Le Magdalena Medio est une vaste vallée située entre les chaînes de montagnes colombiennes et traversée par le principal fleuve de Colombie, le Magdalena. Le pétrole est l’une des principales sources d’activité économique de la région, et la plus grande raffinerie du pays est située dans la ville de Barrancabermeja, dans le département de Santander, au cœur du Magdalena Medio. La région est également engagée dans l’agro-industrie, l’exploitation minière et l’élevage, entre autres activités économiques.
Du fait de son emplacement géographique et de l’abondance de ressources à valeur élevée, telles que le pétrole et l’eau, elle est considérée comme stratégique et a fait l’objet de conflits continus entre l’État et des groupes armés présents dans le pays. Le Magdalena Medio est par ailleurs le théâtre de processus soutenus de mobilisation populaire et de défense des droits humains depuis des décennies.
Des syndicats, des organisations féministes et des mouvements populaires et de défense des droits humains se sont unis pour créer un espace civique local puissant. Cette situation, conjuguée à la lutte pour le contrôle territorial, politique et économique de la région par des groupes d’intérêt et des factions armées, a créé un terrain propice à la violence contre les défenseur·e·s des droits humains, qui perdure au moins depuis les années 1980.
Ces dernières années, des chiffres alarmants ont été enregistrés dans le Magdalena Medio en matière de violences perpétrées contre la population civile, en particulier des homicides. Tout ceci se déroule dans un contexte de lutte entre au moins quatre groupes armés présents dans la région, dont l’Ejército Gaitanista de Colombia (EGC), alias AGC ou Clan del Golfo, actuellement le plus gros groupe armé du pays et celui qui a le plus vaste contrôle dans la région.
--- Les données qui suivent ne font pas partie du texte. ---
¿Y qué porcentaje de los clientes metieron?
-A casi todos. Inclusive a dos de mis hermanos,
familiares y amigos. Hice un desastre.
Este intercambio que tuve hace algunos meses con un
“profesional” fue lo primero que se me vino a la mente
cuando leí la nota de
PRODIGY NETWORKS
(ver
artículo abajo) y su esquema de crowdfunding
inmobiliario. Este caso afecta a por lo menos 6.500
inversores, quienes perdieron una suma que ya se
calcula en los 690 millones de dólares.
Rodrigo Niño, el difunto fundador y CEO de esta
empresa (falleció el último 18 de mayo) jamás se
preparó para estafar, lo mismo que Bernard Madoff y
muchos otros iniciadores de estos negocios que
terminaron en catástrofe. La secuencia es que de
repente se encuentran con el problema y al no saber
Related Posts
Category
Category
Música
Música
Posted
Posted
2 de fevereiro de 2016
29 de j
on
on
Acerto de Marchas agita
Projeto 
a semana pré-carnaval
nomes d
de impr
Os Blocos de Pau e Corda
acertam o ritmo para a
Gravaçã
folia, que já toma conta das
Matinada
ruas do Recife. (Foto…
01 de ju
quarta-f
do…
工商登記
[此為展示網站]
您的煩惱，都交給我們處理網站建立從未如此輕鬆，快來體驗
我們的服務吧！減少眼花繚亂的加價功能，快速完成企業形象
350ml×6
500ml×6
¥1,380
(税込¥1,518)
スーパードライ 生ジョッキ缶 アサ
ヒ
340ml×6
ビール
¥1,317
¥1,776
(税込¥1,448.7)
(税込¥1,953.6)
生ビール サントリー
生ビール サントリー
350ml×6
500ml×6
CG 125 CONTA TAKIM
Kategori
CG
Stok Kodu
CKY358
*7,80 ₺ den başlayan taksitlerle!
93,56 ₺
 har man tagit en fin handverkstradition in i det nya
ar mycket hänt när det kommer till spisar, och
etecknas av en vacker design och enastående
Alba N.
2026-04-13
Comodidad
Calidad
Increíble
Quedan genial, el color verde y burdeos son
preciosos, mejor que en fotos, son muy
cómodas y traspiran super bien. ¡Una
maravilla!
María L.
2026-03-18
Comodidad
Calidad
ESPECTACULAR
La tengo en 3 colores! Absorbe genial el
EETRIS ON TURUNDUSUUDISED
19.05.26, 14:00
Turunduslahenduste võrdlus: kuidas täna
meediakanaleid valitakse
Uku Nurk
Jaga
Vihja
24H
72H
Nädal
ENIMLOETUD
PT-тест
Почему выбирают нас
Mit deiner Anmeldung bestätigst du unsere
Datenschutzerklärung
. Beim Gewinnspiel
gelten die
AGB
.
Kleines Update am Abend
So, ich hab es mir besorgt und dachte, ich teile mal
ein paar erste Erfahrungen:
La Fédération des pêcheurs artisanaux, écologistes et touristiques du département de Santander (FEDEPESAN) mène ses activités autour du lac San Silvestre, à proximité de la ville de Barrancabermeja. La FEDEPESAN a signalé la pollution de l’eau par des entreprises régionales, ainsi que la présence de groupes armés cherchant à prendre le contrôle du territoire, notamment des lacs et des fleuves. C’est dans ce contexte que la présidente de la FEDEPESAN, Yuly Velázquez, a subi de nombreuses formes de violence recensées par Amnesty International, notamment une menace en novembre 2020, des impacts de balles à son domicile en janvier 2021, des actes d’intimidation lors d’activités de protestation en août 2021, une agression à main armée en mai 2022, et une autre en juillet 2022 (durant laquelle un agent de sécurité de son dispositif de protection a été blessé).
En juin 2022, Amnesty International a lancé une Action urgente demandant au gouvernement de protéger la FEDEPESAN. Elle a constaté des failles dans le fonctionnement du programme de protection fourni par l’État à Yuly Velásquez par l’intermédiaire de l’Unité de protection nationale (UNP), étant donné le niveau élevé de risque auquel elle est exposée et a demandé un renforcement de sa protection. Yuly Velásquez a reçu le prix des droits humains 2024 d’Amnesty International en Allemagne.
En février 2024, mars 2024 et janvier 2025, Amnesty International a publié des actions urgentes demandant aux autorités de fournir une protection et de mener des enquêtes judiciaires efficaces après que des menaces proférées par l’EGC mentionnaient la FEDEPESAN et le Comité régional de défense des droits humains (CREDHOS), l’organisation de défense des droits humains qui défend la FEDEPESAN au niveau local.
En janvier et février 2025, la FEDEPESAN a signalé aux autorités diverses menaces reçues par ses membres, qui ont avivé la peur parmi les pêcheurs et les femmes de l’organisation. Cependant, ces menaces n’ont pas reçu l’attention adéquate des autorités locales, notamment de la police. Dans ces circonstances, le 15 février, la FEDEPESAN a publié une déclaration dans laquelle ses membres ont indiqué qu’ils se sentaient forcés de quitter leur territoire avec leurs familles. Ce déplacement menacerait leur capacité à continuer leur activité de pêche artisanale durable, et mettrait en péril leur rôle dans la surveillance de l’impact environnemental sur le lac et le fleuve San Silvestre.